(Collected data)
──────────
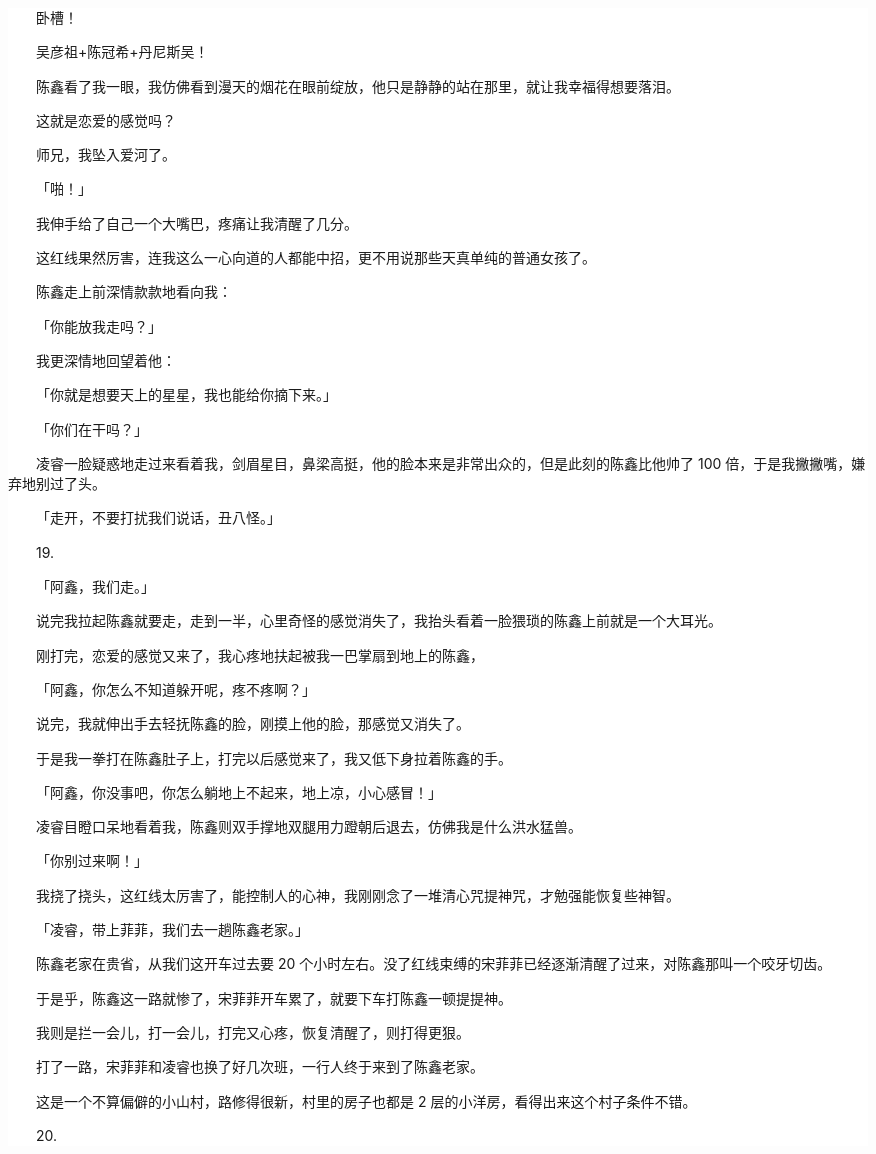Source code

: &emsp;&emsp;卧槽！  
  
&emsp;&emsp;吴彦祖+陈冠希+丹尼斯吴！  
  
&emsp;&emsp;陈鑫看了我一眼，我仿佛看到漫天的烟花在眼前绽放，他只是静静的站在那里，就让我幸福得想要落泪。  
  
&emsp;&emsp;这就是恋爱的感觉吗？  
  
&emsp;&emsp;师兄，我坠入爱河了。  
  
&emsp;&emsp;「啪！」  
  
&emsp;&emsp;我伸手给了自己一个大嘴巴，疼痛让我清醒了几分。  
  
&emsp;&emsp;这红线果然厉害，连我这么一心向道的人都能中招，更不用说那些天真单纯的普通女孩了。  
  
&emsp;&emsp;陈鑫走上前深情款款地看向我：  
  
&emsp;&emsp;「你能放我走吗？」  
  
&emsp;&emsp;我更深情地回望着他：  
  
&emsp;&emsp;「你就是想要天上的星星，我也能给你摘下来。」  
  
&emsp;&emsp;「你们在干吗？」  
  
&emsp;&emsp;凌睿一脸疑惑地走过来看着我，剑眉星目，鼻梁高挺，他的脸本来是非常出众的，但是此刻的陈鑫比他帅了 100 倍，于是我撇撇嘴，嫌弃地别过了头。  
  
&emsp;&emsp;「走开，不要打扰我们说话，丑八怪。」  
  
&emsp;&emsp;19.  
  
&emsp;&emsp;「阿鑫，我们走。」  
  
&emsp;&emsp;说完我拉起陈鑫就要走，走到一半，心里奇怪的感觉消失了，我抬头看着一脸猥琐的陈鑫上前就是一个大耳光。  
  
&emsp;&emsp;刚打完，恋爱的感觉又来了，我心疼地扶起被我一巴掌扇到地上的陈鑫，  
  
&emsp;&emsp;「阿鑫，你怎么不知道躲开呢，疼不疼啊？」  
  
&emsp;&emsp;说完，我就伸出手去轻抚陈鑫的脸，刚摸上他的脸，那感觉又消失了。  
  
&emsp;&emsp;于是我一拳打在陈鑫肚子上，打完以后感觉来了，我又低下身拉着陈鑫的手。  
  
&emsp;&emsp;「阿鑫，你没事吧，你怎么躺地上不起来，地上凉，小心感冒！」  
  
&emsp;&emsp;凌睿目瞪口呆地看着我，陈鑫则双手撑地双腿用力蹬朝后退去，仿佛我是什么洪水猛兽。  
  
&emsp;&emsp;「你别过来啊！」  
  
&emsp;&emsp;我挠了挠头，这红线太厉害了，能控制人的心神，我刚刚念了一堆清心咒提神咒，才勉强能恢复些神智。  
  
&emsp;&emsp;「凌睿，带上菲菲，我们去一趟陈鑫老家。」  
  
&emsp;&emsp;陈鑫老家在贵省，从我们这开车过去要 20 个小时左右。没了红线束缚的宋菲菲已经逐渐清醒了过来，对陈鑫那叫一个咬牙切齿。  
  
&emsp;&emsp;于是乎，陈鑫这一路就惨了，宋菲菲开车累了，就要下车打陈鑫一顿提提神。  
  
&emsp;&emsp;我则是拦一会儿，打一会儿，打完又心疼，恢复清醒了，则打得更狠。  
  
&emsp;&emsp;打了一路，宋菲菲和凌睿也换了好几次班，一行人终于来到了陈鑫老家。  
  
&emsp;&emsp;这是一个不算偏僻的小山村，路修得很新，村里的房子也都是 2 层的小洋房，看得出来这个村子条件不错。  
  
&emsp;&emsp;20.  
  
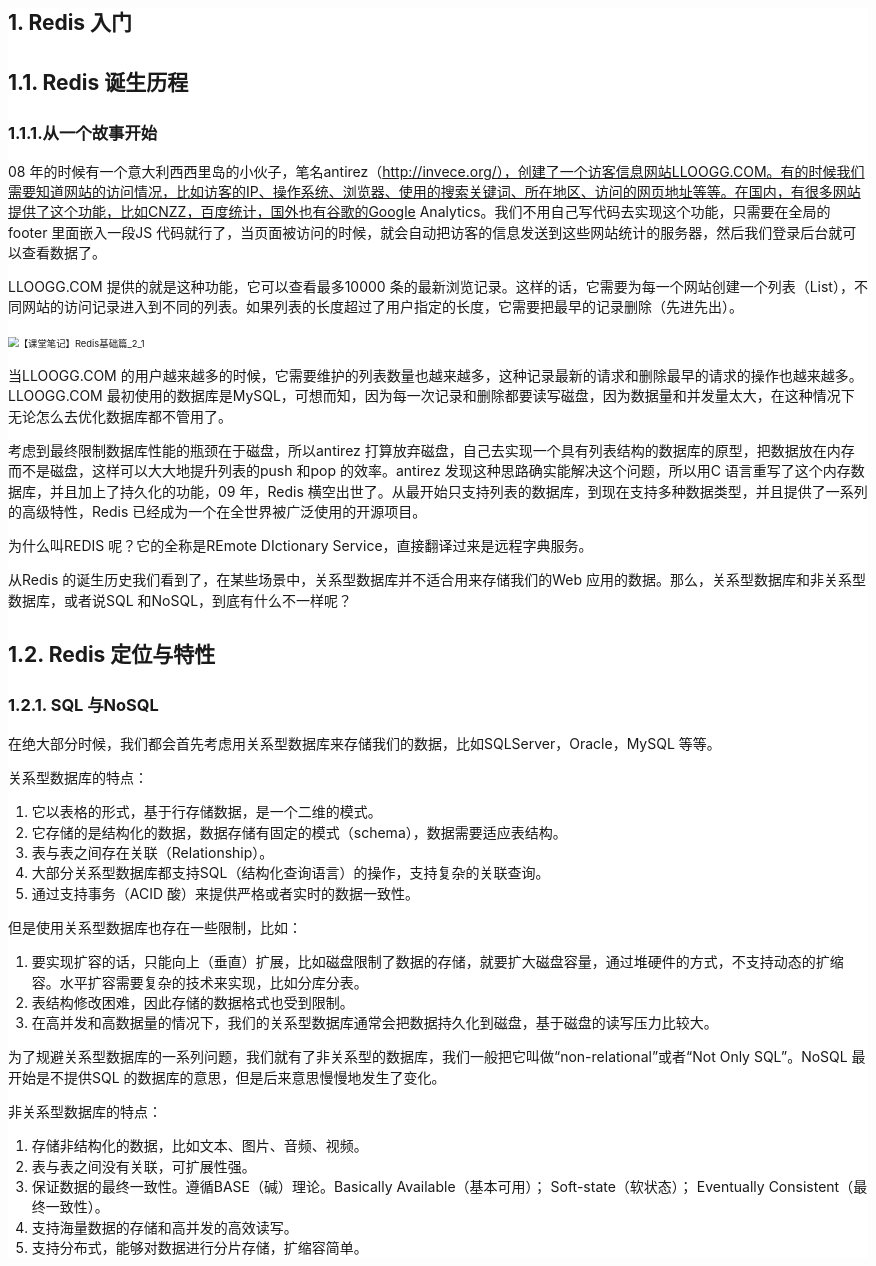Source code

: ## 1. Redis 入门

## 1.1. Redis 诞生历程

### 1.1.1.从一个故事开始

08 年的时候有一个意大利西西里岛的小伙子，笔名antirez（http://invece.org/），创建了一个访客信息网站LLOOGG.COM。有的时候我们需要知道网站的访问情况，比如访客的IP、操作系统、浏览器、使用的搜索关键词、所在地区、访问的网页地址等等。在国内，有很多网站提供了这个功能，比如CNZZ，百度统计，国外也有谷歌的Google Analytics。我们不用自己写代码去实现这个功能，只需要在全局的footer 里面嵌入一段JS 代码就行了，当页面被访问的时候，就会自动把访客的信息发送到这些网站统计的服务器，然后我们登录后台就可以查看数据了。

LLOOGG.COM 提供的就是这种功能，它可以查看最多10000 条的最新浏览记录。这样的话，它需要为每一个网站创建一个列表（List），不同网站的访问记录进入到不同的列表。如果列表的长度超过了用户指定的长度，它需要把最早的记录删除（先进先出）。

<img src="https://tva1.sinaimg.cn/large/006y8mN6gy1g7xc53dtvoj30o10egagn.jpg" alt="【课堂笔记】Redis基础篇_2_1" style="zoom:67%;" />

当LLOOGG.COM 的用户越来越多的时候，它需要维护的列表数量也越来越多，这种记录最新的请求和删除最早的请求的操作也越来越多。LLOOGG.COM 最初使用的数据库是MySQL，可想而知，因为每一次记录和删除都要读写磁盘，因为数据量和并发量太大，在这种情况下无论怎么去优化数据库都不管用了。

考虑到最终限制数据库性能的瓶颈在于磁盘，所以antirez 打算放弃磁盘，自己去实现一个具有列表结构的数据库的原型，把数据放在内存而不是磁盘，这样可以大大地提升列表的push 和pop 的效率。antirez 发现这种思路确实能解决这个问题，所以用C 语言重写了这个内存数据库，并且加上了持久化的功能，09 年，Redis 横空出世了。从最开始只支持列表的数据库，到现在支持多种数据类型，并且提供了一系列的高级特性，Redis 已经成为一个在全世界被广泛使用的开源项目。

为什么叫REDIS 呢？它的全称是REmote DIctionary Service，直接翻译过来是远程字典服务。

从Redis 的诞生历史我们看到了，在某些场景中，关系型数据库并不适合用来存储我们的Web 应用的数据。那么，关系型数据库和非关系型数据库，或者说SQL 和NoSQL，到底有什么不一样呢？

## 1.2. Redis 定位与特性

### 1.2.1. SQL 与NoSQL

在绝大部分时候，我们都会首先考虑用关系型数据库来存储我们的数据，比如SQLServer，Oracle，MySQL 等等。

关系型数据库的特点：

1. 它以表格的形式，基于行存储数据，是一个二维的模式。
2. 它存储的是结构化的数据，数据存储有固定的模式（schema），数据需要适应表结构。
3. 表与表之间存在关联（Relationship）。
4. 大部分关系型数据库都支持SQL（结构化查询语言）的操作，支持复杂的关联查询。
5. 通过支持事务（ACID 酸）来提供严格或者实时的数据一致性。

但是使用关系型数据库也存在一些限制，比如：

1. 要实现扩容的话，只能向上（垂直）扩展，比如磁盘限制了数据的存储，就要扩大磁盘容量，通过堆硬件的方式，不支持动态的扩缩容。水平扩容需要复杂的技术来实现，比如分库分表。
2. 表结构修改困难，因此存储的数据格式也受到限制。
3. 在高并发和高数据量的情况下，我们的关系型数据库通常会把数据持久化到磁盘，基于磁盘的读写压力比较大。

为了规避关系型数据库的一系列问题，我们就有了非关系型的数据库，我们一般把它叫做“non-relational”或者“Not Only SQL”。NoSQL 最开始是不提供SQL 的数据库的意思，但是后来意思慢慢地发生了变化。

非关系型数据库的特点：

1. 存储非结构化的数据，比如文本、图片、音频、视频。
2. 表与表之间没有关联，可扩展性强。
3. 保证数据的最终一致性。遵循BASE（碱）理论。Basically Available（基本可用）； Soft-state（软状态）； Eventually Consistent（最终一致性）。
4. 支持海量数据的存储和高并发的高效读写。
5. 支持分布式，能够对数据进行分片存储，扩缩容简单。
──────────
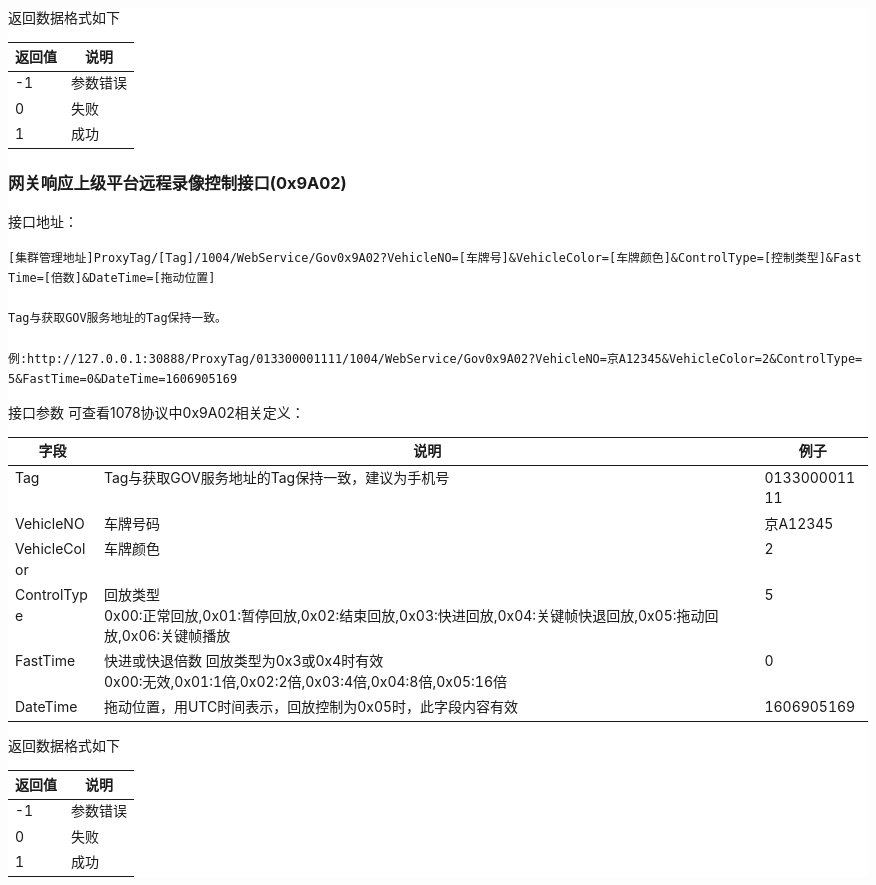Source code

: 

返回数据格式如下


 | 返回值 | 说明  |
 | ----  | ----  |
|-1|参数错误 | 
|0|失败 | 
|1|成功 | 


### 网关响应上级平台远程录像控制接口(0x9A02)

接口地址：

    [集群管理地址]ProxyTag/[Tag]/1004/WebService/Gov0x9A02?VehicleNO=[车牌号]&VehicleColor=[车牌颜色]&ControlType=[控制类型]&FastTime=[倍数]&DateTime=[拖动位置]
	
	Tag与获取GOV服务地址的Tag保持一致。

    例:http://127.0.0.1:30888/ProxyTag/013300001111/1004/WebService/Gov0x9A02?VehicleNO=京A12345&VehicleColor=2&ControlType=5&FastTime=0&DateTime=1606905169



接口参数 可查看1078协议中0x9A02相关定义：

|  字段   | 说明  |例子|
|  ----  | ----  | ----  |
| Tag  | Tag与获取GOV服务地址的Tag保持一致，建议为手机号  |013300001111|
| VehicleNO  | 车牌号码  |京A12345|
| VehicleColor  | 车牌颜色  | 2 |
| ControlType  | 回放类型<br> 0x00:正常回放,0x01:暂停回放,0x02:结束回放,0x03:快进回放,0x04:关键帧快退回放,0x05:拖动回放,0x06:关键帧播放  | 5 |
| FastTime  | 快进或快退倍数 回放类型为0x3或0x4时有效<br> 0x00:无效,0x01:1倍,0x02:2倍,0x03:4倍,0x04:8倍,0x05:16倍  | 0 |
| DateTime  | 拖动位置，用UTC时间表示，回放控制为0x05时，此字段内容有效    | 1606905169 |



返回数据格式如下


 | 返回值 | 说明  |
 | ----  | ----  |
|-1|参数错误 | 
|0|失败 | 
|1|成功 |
──────────
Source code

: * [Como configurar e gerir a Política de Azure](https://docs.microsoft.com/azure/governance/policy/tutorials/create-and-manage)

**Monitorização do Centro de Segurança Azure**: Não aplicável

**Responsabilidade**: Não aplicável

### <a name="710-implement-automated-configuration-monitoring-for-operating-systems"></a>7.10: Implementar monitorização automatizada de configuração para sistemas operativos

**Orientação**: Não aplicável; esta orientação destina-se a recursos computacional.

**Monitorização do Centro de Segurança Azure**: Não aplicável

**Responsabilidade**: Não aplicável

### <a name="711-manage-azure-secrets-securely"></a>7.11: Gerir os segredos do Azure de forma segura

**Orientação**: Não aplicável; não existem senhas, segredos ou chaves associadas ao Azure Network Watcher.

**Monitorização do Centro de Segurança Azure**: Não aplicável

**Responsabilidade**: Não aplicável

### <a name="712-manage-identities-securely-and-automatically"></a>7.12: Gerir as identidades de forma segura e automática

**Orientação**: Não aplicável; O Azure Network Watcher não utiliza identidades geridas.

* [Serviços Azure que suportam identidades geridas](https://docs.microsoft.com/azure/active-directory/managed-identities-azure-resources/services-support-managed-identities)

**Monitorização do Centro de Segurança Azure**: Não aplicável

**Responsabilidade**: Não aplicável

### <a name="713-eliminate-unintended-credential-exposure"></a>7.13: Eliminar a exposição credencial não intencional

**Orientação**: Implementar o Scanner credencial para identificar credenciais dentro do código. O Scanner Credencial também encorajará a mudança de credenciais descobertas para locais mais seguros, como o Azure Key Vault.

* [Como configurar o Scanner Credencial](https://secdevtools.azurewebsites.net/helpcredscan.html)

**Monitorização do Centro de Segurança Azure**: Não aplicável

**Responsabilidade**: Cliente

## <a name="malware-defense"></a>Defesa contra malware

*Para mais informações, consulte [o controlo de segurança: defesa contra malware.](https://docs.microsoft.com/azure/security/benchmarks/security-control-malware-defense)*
──────────
What is required >> In how many lines of the material does the string "identidades" appear? Reply with the number alone.

Result of this task >> 3